Dans un article de blog, Vitalik Buterin, le fondateur d’Ethereum, a présenté une vision de l’avenir des memecoins qui met la communauté crypto au défi de repenser leur potentiel au-delà des simples actifs spéculatifs. Intitulée « What Else Could Memecoins Be ? », publiée le 29 mars 2024, l’analyse complète de Buterin critique non seulement l’état actuel des memecoins, mais propose également des voies innovantes pour leur évolution.
Le fondateur d’Ethereum est déçu par les Memecoins
Réfléchissant à la genèse de sa réflexion sur les monnaies numériques, Buterin raconte : « Il y a dix ans, deux semaines avant l’annonce publique du projet Ethereum, j’ai publié cet article. […] arguant que l’émission de pièces pourrait être une nouvelle façon de financer d’importants projets publics. Il envisageait les monnaies numériques comme AntiCancerCoin ou ClimateCoin comme des mécanismes par lesquels les contributions sociétales pourraient être orientées vers des causes importantes, tirant ainsi parti de la technologie blockchain pour le bien public.
Cependant, le discours actuel autour des memecoins s’est considérablement écarté de ces idéaux, note Buterin. La résurgence des pièces meme a été marquée non pas par l’innovation mais par la controverse, y compris des cas de racisme manifeste au sein de certains projets de pièces meme Solana.
Cette tendance a suscité le mécontentement au sein de l’espace crypto, conduisant des personnalités comme le philosophe d’Ethereum Polynya à exprimer une grave désillusion. Buterin cite la réaction de Polynya pour souligner la profondeur du malaise de la communauté : « Même Polynya, philosophe de longue date d’Ethereum, est très très mécontent. »
Cherchant des solutions à ce dilemme, Buterin introduit le concept de « pièces de charité » – des crypto-monnaies dans lesquelles une partie substantielle de l’offre de jetons est allouée à des œuvres caritatives. Il se souvient d’initiatives passées telles que « GiveWell Inu », qui soutenaient un altruisme efficace à travers GiveWell, et « Fable of the Dragon Tyrant », visant à financer la recherche anti-âge, entre autres causes.
Malgré des résultats et des défis mitigés, tels que la dissolution de GiveWell Inu et les problèmes communautaires avec « Fable of the Dragon Tyrant », Buterin voit du potentiel dans l’idée. Il rappelle l’impact positif du don de la moitié de l’offre du jeton Dogelon Mars à la Fondation Methuselah, soulignant les avantages de l’alignement des projets de crypto-monnaie avec des causes caritatives.

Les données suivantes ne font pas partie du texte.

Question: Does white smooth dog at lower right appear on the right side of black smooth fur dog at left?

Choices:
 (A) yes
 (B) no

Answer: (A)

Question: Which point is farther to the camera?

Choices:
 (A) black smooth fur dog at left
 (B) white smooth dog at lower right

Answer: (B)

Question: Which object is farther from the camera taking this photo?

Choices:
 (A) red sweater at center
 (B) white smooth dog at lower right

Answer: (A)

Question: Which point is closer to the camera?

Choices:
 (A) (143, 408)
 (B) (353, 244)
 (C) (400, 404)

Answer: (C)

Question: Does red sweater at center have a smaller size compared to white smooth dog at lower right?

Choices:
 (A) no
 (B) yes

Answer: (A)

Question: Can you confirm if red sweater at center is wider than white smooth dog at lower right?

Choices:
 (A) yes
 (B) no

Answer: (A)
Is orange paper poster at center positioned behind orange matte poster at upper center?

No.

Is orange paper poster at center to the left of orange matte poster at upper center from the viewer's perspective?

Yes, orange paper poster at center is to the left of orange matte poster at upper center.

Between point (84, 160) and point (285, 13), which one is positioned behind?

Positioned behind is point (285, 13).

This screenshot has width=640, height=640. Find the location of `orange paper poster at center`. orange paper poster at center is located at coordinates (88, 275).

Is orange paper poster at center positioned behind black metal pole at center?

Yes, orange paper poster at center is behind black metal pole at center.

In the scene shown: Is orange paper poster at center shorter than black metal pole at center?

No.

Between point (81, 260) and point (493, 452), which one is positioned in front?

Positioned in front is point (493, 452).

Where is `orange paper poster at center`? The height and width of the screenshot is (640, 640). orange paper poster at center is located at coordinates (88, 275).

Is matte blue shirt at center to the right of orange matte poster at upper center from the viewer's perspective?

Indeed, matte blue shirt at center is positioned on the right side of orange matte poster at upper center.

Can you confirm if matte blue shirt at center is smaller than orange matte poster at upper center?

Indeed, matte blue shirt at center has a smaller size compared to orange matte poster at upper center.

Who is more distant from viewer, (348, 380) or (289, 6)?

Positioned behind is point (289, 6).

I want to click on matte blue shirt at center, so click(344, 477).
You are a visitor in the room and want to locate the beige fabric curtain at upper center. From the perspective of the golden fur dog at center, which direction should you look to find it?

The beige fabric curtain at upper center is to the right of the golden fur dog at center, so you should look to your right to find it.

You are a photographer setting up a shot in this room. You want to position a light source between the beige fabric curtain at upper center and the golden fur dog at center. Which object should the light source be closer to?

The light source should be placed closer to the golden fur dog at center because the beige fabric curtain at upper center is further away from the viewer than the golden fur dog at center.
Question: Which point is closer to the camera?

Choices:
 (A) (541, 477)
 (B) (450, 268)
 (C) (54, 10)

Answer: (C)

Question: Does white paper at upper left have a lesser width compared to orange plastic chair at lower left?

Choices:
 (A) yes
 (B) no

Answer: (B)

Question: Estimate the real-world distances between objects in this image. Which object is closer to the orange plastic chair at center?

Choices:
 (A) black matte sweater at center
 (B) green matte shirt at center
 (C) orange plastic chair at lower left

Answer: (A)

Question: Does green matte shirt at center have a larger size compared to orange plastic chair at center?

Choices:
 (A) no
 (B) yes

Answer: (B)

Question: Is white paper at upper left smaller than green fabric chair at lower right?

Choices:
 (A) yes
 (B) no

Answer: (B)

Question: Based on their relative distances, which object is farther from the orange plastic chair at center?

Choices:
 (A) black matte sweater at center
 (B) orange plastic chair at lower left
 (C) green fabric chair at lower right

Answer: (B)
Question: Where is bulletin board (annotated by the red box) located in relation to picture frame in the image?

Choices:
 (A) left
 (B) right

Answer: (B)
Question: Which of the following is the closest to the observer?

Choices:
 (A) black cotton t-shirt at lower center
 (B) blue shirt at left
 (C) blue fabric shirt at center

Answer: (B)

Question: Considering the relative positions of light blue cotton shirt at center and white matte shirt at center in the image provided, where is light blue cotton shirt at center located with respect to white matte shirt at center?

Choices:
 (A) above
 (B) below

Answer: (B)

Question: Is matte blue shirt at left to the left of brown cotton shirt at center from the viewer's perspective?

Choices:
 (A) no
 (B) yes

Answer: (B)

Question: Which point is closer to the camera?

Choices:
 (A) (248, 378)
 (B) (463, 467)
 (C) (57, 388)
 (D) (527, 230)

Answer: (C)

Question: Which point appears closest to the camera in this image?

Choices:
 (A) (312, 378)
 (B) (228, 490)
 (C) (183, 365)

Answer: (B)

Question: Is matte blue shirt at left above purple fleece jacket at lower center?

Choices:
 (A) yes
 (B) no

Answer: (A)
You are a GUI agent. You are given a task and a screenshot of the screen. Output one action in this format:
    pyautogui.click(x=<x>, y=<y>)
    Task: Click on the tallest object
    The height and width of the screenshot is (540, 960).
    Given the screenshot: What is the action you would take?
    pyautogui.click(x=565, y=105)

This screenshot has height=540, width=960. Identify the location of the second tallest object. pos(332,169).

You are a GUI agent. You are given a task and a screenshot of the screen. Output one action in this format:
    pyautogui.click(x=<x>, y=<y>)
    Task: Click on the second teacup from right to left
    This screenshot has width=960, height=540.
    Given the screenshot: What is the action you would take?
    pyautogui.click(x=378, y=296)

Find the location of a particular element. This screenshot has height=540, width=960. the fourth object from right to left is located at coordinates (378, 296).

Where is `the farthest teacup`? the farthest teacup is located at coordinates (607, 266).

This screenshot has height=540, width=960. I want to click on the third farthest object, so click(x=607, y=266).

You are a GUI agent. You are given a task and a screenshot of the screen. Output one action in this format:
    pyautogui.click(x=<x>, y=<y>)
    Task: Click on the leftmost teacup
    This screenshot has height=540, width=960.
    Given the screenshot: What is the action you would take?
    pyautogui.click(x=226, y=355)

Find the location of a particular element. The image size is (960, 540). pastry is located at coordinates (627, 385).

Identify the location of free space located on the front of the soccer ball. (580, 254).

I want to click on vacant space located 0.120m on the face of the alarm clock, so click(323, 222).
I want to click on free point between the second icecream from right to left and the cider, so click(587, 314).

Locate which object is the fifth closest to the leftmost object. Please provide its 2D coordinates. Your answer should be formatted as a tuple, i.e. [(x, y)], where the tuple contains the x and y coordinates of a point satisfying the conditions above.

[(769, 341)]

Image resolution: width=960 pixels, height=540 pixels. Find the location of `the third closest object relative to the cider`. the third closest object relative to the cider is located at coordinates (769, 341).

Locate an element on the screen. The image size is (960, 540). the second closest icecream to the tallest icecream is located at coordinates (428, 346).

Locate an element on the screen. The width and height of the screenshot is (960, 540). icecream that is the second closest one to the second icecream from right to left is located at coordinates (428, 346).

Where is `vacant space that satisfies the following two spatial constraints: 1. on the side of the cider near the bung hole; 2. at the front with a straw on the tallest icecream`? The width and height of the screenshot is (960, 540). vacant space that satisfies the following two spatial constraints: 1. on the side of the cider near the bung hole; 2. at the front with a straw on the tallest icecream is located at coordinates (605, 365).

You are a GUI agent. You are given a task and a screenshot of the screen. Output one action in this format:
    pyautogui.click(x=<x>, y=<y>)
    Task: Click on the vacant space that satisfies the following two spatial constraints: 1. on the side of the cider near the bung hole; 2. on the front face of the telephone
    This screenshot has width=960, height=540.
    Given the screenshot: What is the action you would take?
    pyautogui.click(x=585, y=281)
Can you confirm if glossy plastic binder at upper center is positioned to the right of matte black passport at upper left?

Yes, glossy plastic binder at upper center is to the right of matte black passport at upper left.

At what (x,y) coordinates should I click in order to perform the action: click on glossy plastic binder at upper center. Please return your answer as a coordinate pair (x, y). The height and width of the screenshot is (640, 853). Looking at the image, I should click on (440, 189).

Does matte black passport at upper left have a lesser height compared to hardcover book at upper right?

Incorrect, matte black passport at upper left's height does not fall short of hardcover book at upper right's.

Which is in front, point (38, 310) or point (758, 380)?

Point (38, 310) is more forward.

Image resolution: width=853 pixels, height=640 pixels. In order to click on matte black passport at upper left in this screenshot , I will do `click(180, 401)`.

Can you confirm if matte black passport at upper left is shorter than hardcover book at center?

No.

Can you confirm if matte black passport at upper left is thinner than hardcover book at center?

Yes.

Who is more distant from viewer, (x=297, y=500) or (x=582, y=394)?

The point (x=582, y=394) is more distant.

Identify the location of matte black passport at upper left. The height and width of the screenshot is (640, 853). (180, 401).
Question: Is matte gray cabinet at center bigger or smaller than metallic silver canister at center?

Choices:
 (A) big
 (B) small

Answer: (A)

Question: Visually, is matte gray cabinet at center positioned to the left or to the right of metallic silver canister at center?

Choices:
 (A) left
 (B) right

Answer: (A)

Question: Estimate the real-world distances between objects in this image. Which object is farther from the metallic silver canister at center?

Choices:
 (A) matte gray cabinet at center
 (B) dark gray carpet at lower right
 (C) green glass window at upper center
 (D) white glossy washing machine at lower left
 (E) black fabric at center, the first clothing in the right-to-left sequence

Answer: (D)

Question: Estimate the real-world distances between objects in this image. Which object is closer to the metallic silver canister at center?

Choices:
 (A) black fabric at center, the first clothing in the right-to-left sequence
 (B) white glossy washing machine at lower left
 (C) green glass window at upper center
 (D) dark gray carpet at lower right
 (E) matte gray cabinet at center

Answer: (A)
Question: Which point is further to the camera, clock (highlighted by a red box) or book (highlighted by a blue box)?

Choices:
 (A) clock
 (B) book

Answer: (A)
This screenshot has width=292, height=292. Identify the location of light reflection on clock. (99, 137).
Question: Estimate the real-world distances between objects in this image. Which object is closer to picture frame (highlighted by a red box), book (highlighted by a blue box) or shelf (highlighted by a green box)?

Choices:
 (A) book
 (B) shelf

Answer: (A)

Intégration dans le jeu Blockchain
Développant cette idée, Buterin plaide pour l’intégration des jeux dans l’écosystème memecoin à travers ce qu’il appelle les « jeux Robin des Bois ». Ces jeux offriraient non seulement du divertissement, mais constitueraient également un moyen de soutenir les biens publics et de permettre des gains financiers aux participants, en particulier à ceux issus de milieux à faibles revenus.
Il souligne l’importance de créer des jeux véritablement engageants et agréables, critiquant et louant le modèle jouer pour gagner illustré par Axie Infinity pour ses résultats mitigés. Buterin est particulièrement enthousiasmé par le potentiel de ces jeux à démocratiser la participation aux crypto-monnaies, offrant un mélange unique de plaisir, d’opportunités financières et de contribution sociétale.
Il déclare : « Ne vous contentez pas de créer une pièce de monnaie, créez un jeu. Mais créez un jeu réellement significatif et amusant. Ne pensez pas à Candy Crush sur la blockchain ; pensez à World of Warcraft sur la blockchain.
Dans ses remarques finales, Buterin appelle à une approche plus nuancée dans l’évaluation des projets de cryptographie, exhortant la communauté à reconnaître et à soutenir les initiatives qui correspondent à leurs valeurs, même si elles proviennent de secteurs traditionnellement critiqués. Il plaide pour un espace cryptographique non seulement plus inclusif et divertissant, mais également qui contribue activement à l’amélioration de la société.
Je n’ai aucun enthousiasme pour les pièces portant le nom de mouvements politiques totalitaires, d’escroqueries, de rugpulls ou de tout ce qui semble excitant au cours du mois N mais laisse tout le monde bouleversé au mois N+1. […] Au moins, plus de bons memecoins que de mauvais, idéalement ceux qui soutiennent les biens publics au lieu de simplement enrichir les initiés et les créateurs.
Au moment de mettre sous presse, l’ETH s’échangeait à 3 530 $.